Should the account be automatically blocked? Pius von Däniken does not think that would be right. There is always an ethical component to censorship, he says, and there is a danger that freedom of expression could be unjustifiably curtailed. An automated reaction would be dangerous; the decision must always be taken by real people.” The researcher also regards this approach as being significantly more efficient. A tool of this kind would have advantages if it pre-selected suspicious content and left it up to humans to take the decisions. Machines are very good at recognising suspicious patterns. They can very rapidly sift through the enormous quantities of data that social media generate on the internet every hour.
“When it comes to decision-making, however, humans are more efficient”, stresses von Däniken. Humans can quickly work through problem cases arranged hierarchically according to the level of suspicion. People are in a better position to distinguish between acceptable jokes and hate speech. Or between offensive and harmless content. This is not the case for the Facebook algorithm, which has already made a fool of itself several times in the past by censoring the “Venus of Willendorf” stone-age statue for allegedly being offensive along with many other established works of art.
The same applies when it comes to obtaining the decisive facts for verifying the truth content of a questionable message.

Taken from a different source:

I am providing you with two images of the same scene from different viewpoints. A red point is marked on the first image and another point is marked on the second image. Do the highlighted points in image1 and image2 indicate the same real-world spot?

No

Humans are more adept at recognising the relevant points in a given situation and at selectively comparing these with the correct, reliable source and hence, as in the case with the “Moskva”, distinguishing stormy weather from calm weather and lies from the truth.
The Media Psychology Section at ZHAW publishes the so-called JAMES Study at regular intervals showing how young people use the media in Switzerland. On the basis of the 2020 study, the Centre for Artificial Intelligence is now looking into how frequently hate messages circulate in the relevant networks. The research project is also setting out to characterise the actors behind these messages. It adopts two approaches here. “On the one hand, we focus on data from Jodel.ch, a platform that young people use to communicate locally”, project leader Pius von Däniken explains. If someone posts a message online, only those within a radius of a few kilometres will see it. And, on the other hand, we analyse tweets from 2021 relating to polarising referendums, such as on the burqa ban, marriage for everyone and the Covid-19 law. The project is currently in the evaluation phase.